What makes this round even worse than the summer is that stalwarts Collins and Murkowski have been unexpectedly quiet. Without last time’s bribe of a vote on full, immediate repeal, Senator Rand Paul has been tweeting his objections, but he has not said outright that he will vote against. John McCain, who hammered home the nail in the last bill’s coffin with a dramatically gladiatorial thumbs down? Though nothing he objected to has changed – lack of proper Congressional procedure through Committee hearings, public debate, etc. – he is close to co-sponsor Lindsay Graham, and has not come out against the bill, either.
But Cassidy-Graham isn’t the only bill on the block right now, though the others don’t have the same amount of backing.
Medicare for All
Sounds great, right? The idea of universal coverage is growing in popularity. But, while all single payer is universal healthcare, not all universal healthcare is single payer. Universal health insurance generally means broad coverage for everyone, no matter income, medical condition(s), or ability to pay. Single payer is a form of universal coverage paid by one party, in this case, the Federal government.
It would be so easy to let just one source take care of everything. And in just four years! However, the universal coverage offered by most developed nations is not single payer, but a hybrid of public and private coverage. Canada, whose system is closest to what Senator Sanders proposes, uses a private insurance market for services not covered by the government.
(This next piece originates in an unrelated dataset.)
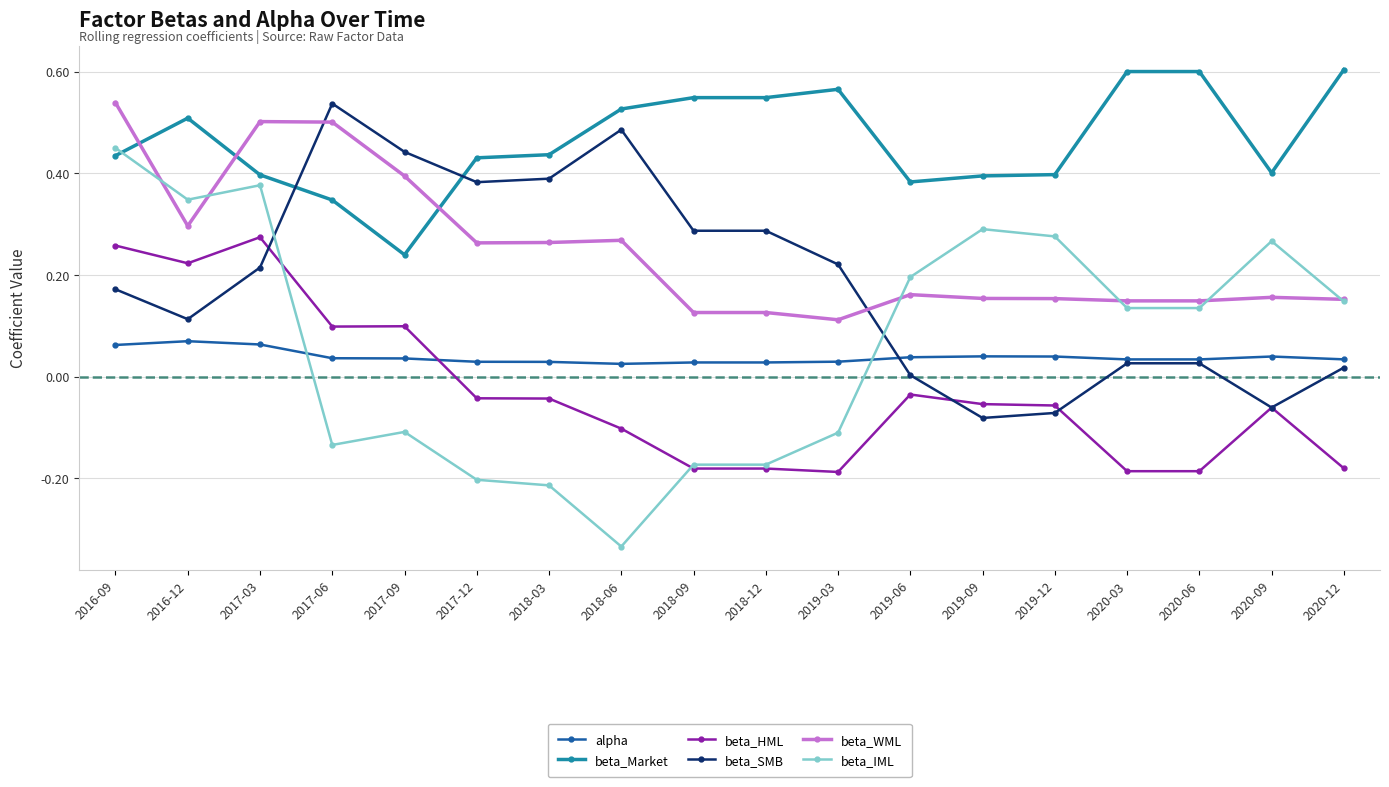

Where is the first local minimum for beta_SMB?

2016-12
And the Canadian government does not cover nearly what the Sanders bill proposes. (Medicare for all includes vision and dental care, which Medicare does not cover.)
Add to that the lack of a score from the nonpartisan Congressional Budget Office, which determines cost and loss of coverage impacts, lack of anything resembling a plan to pay for the coverage, and what would happen to our economy if the health insurance industry collapsed (which it would without a phase-out period longer than four years) and this bill is going nowhere.
It’s a good thought and an important introduction, but it also looks to be the next litmus test for what defines a “true” Democrat. I sure hope not. As the President’s approval numbers increase for the third week in a row, the last thing Democrats need is to shrink the tent. I hope we reach a universal healthcare solution, and soon, but this bill is not the way.
Alexander-Murray
This one makes me sad. This was a good faith, bipartisan effort to stabilize the 2018 markets. Details of the plan are sparse – negotiations of a bipartisan healthcare bill are bound to be sensitive – but the intent was very basic. Republicans would get more flexibility for the states to offer other options under the 1332 waiver. Democrats would get guaranteed funding for subsidies that help low income individuals pay for their coverage (the President keeps threatening to not release it).
Senator Alexander announced Tuesday that negotiations had stopped because they just couldn’t find the support to bring it to the Senate floor. I believe this is because of the Cassidy-Graham bill in part, so there is a chance it could be resurrected after September 30th, but I don’t know how likely that is.
What can you do about the zombie?
The clock runs out at midnight on September 30th. As Jon Favreau said in his latest podcast, “It’s scary again and everyone’s gotta get to the phones.” Again. Sorry, guys.